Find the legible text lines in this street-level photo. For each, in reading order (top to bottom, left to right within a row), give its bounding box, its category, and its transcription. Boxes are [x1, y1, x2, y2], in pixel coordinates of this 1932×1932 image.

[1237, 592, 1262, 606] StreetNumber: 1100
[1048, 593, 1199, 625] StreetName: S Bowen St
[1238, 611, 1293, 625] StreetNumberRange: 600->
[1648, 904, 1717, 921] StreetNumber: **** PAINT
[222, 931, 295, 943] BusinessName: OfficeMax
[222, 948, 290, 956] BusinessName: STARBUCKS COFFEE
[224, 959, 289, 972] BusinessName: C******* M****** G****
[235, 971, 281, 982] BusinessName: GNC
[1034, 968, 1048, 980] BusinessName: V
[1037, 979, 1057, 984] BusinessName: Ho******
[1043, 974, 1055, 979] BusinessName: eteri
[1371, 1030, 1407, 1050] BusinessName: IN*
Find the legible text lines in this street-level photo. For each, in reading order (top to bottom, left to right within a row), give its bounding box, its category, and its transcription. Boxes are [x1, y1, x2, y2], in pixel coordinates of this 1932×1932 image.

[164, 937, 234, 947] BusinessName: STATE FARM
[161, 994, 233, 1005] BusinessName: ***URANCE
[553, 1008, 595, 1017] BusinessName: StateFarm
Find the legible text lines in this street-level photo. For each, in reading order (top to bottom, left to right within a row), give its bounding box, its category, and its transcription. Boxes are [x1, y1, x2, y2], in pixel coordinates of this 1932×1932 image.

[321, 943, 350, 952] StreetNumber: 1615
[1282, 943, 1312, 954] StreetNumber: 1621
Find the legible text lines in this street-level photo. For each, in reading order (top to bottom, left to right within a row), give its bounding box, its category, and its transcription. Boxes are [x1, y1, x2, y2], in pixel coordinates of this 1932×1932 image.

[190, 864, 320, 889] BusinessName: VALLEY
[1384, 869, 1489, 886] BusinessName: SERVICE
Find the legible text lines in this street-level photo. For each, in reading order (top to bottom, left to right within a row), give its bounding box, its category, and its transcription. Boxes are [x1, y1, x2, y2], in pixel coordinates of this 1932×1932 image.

++++++++++++++++++++

* _Objective_:
Recast every line of the material above as a Markdown table with two columns, Row and Text. Number the rows in order, and leave out the blank lines.

* _Output of the exercise_:
| Row | Text |
|---|---|
| 1 | Find the legible text lines in this street-level photo. For each, in reading order (top to bottom, left to right within a row), give its bounding box, its category, and its transcription. Boxes are [x1, y1, x2, y2], in pixel coordinates of this 1932×1932 image. |
| 2 | [1237, 592, 1262, 606] StreetNumber: 1100 |
| 3 | [1048, 593, 1199, 625] StreetName: S Bowen St |
| 4 | [1238, 611, 1293, 625] StreetNumberRange: 600-> |
| 5 | [1648, 904, 1717, 921] StreetNumber: **** PAINT |
| 6 | [222, 931, 295, 943] BusinessName: OfficeMax |
| 7 | [222, 948, 290, 956] BusinessName: STARBUCKS COFFEE |
| 8 | [224, 959, 289, 972] BusinessName: C******* M****** G**** |
| 9 | [235, 971, 281, 982] BusinessName: GNC |
| 10 | [1034, 968, 1048, 980] BusinessName: V |
| 11 | [1037, 979, 1057, 984] BusinessName: Ho****** |
| 12 | [1043, 974, 1055, 979] BusinessName: eteri |
| 13 | [1371, 1030, 1407, 1050] BusinessName: IN* |
| 14 | Find the legible text lines in this street-level photo. For each, in reading order (top to bottom, left to right within a row), give its bounding box, its category, and its transcription. Boxes are [x1, y1, x2, y2], in pixel coordinates of this 1932×1932 image. |
| 15 | [164, 937, 234, 947] BusinessName: STATE FARM |
| 16 | [161, 994, 233, 1005] BusinessName: ***URANCE |
| 17 | [553, 1008, 595, 1017] BusinessName: StateFarm |
| 18 | Find the legible text lines in this street-level photo. For each, in reading order (top to bottom, left to right within a row), give its bounding box, its category, and its transcription. Boxes are [x1, y1, x2, y2], in pixel coordinates of this 1932×1932 image. |
| 19 | [321, 943, 350, 952] StreetNumber: 1615 |
| 20 | [1282, 943, 1312, 954] StreetNumber: 1621 |
| 21 | Find the legible text lines in this street-level photo. For each, in reading order (top to bottom, left to right within a row), give its bounding box, its category, and its transcription. Boxes are [x1, y1, x2, y2], in pixel coordinates of this 1932×1932 image. |
| 22 | [190, 864, 320, 889] BusinessName: VALLEY |
| 23 | [1384, 869, 1489, 886] BusinessName: SERVICE |
| 24 | Find the legible text lines in this street-level photo. For each, in reading order (top to bottom, left to right within a row), give its bounding box, its category, and its transcription. Boxes are [x1, y1, x2, y2], in pixel coordinates of this 1932×1932 image. |